» Data records
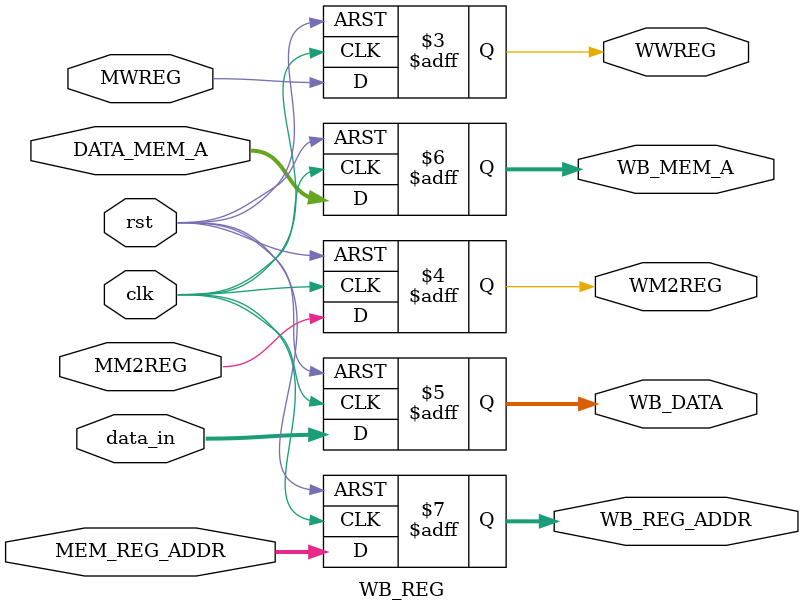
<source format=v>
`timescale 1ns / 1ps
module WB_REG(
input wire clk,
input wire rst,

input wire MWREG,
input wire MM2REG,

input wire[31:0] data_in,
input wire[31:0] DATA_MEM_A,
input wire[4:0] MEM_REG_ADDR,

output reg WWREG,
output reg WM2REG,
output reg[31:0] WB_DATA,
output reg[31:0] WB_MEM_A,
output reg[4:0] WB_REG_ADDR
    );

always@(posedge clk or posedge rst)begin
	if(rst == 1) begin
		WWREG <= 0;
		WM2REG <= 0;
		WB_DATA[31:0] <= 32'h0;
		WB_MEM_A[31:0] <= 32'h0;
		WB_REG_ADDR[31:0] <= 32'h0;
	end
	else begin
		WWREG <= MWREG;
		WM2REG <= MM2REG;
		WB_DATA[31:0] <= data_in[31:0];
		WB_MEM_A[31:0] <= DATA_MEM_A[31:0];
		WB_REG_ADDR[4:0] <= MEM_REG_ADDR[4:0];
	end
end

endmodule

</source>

» REQUEST
Transcribe every record above in full. Pictures stay out of the copy.

» EXERCISE RESPONSE
<source format=v>
`timescale 1ns / 1ps
module WB_REG(
input wire clk,
input wire rst,

input wire MWREG,
input wire MM2REG,

input wire[31:0] data_in,
input wire[31:0] DATA_MEM_A,
input wire[4:0] MEM_REG_ADDR,

output reg WWREG,
output reg WM2REG,
output reg[31:0] WB_DATA,
output reg[31:0] WB_MEM_A,
output reg[4:0] WB_REG_ADDR
    );

always@(posedge clk or posedge rst)begin
	if(rst == 1) begin
		WWREG <= 0;
		WM2REG <= 0;
		WB_DATA[31:0] <= 32'h0;
		WB_MEM_A[31:0] <= 32'h0;
		WB_REG_ADDR[31:0] <= 32'h0;
	end
	else begin
		WWREG <= MWREG;
		WM2REG <= MM2REG;
		WB_DATA[31:0] <= data_in[31:0];
		WB_MEM_A[31:0] <= DATA_MEM_A[31:0];
		WB_REG_ADDR[4:0] <= MEM_REG_ADDR[4:0];
	end
end

endmodule

</source>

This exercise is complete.